| Study material |
* * * * * * *

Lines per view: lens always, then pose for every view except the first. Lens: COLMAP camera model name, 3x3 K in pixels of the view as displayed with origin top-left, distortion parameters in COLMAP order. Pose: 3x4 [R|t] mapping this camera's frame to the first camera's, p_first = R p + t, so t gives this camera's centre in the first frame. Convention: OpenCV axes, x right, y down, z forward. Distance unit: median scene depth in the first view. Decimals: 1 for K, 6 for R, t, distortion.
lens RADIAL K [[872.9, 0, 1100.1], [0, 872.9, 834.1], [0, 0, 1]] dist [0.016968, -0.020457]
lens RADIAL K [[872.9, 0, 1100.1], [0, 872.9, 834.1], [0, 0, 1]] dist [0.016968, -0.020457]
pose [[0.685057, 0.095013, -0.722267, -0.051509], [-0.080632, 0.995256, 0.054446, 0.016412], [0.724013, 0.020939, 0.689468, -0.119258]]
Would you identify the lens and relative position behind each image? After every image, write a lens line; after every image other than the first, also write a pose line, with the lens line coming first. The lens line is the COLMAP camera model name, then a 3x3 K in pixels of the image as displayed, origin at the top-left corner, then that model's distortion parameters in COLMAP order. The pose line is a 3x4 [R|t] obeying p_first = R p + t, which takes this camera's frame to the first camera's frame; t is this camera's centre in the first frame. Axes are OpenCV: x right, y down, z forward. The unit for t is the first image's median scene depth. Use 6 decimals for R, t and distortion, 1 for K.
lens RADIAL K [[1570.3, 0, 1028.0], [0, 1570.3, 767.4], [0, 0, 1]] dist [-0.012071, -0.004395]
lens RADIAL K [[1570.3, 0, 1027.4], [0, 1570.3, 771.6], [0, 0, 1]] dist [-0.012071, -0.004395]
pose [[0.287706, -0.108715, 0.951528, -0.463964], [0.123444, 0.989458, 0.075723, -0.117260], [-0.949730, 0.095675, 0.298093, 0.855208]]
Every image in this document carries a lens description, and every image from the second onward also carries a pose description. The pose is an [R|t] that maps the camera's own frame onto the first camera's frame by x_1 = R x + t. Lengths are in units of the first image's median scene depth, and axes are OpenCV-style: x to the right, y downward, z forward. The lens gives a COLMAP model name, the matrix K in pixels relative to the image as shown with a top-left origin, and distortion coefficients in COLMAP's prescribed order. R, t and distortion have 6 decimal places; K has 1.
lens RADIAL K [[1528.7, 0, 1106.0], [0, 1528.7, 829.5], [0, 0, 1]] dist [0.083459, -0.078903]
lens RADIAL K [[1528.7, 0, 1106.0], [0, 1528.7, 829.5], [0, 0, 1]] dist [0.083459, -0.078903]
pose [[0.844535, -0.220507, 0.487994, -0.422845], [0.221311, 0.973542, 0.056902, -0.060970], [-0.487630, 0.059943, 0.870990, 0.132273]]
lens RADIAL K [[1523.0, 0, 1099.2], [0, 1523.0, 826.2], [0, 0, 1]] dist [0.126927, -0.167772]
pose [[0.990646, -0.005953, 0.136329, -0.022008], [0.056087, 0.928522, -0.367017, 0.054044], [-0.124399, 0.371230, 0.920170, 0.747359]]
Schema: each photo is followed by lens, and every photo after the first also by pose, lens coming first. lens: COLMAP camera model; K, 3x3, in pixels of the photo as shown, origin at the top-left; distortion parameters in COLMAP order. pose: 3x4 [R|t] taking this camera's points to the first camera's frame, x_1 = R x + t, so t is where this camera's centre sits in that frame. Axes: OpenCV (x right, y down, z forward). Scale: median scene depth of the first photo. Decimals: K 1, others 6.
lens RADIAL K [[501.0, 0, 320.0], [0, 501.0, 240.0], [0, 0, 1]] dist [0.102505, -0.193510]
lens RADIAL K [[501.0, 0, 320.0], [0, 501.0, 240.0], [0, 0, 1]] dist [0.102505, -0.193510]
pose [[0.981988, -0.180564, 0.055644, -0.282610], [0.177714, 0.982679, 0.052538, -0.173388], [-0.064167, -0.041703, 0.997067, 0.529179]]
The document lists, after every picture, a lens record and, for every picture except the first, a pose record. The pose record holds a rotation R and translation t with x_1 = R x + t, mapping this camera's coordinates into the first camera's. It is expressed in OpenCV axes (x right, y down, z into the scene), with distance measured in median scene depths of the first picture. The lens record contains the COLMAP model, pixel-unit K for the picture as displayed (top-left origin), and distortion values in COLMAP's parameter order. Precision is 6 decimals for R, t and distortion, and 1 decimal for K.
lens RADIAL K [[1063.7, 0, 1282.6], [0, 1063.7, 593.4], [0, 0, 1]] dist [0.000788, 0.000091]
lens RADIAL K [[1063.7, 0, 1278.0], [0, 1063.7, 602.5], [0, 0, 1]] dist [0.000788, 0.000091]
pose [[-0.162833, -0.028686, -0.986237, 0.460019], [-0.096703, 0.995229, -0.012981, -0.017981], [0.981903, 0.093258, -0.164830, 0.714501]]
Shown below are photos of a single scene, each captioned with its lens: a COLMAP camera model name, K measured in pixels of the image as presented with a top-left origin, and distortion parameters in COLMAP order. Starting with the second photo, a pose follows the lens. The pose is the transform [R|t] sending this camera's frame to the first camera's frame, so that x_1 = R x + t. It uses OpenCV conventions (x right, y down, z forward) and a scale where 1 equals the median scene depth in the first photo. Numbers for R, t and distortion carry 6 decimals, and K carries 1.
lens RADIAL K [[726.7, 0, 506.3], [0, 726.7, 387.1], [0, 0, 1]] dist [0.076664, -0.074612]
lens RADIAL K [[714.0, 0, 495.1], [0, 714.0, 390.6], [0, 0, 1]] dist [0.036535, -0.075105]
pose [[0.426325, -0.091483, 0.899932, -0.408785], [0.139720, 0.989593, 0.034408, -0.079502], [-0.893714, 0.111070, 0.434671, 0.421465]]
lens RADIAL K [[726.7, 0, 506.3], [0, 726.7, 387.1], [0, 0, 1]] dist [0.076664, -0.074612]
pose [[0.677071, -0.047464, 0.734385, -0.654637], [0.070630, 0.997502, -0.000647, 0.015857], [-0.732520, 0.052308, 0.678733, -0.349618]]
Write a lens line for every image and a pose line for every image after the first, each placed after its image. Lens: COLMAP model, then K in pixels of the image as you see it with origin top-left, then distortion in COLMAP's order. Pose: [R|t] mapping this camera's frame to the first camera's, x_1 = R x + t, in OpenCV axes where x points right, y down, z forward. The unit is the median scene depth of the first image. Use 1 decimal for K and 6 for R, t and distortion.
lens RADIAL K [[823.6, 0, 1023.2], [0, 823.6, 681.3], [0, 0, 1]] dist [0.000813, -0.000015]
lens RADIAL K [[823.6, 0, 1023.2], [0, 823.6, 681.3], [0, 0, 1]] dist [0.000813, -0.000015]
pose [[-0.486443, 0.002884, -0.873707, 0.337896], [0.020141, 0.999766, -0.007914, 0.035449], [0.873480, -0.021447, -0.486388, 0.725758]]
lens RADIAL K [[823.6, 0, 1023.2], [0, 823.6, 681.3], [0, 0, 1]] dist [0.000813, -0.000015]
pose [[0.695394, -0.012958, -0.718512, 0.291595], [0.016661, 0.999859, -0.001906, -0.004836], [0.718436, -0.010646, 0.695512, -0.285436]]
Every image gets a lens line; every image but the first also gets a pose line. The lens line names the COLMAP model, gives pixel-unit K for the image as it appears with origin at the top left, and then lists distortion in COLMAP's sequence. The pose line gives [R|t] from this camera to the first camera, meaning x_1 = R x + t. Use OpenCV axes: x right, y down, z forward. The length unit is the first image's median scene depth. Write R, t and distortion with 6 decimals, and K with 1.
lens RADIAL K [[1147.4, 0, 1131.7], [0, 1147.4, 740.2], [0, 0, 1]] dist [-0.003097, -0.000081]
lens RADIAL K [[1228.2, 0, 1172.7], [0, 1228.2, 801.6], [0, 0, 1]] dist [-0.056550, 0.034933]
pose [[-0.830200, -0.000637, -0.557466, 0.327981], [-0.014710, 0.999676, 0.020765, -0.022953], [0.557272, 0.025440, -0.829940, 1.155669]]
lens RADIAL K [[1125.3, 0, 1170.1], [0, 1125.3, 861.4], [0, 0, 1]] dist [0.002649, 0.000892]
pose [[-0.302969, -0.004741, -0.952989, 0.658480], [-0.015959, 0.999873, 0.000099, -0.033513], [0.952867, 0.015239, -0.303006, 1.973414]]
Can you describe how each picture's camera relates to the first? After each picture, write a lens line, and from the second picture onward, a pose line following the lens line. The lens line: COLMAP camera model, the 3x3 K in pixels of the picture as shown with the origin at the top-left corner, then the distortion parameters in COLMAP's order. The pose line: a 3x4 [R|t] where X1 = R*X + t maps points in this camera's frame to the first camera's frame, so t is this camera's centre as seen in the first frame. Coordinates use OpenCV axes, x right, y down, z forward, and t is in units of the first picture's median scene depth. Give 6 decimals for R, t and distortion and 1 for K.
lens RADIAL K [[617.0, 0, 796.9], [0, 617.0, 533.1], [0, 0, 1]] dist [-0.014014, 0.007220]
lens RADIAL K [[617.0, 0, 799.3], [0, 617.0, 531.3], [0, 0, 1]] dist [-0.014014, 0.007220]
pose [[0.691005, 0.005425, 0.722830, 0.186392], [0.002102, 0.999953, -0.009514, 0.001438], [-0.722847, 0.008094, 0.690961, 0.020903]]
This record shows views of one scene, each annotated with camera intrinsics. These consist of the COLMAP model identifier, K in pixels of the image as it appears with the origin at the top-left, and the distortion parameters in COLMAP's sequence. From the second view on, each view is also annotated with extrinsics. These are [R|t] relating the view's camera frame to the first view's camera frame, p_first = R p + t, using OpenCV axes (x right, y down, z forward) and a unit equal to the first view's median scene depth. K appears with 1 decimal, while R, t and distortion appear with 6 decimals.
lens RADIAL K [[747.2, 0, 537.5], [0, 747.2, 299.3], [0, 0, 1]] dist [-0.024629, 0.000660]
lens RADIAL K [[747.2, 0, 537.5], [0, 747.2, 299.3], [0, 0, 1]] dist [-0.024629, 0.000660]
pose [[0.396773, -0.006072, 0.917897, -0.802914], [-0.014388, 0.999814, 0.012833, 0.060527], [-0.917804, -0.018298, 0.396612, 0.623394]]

* * * * * * *

| Problem description |
Render everything from the line containing "Every image in" down through the line containing "0.371230, 0.920170, 0.747359]]", and only those records, as a two-column CSV with the headers input and output. Give one row per record, with its text and its answer each in a single quoted field and line breaks replaced by spaces.

| Answer space |
input,output
"Every image in this document carries a lens description, and every image from the second onward also carries a pose description. The pose is an [R|t] that maps the camera's own frame onto the first camera's frame by x_1 = R x + t. Lengths are in units of the first image's median scene depth, and axes are OpenCV-style: x to the right, y downward, z forward. The lens gives a COLMAP model name, the matrix K in pixels relative to the image as shown with a top-left origin, and distortion coefficients in COLMAP's prescribed order. R, t and distortion have 6 decimal places; K has 1.","lens RADIAL K [[1528.7, 0, 1106.0], [0, 1528.7, 829.5], [0, 0, 1]] dist [0.083459, -0.078903] lens RADIAL K [[1528.7, 0, 1106.0], [0, 1528.7, 829.5], [0, 0, 1]] dist [0.083459, -0.078903] pose [[0.844535, -0.220507, 0.487994, -0.422845], [0.221311, 0.973542, 0.056902, -0.060970], [-0.487630, 0.059943, 0.870990, 0.132273]] lens RADIAL K [[1523.0, 0, 1099.2], [0, 1523.0, 826.2], [0, 0, 1]] dist [0.126927, -0.167772] pose [[0.990646, -0.005953, 0.136329, -0.022008], [0.056087, 0.928522, -0.367017, 0.054044], [-0.124399, 0.371230, 0.920170, 0.747359]]"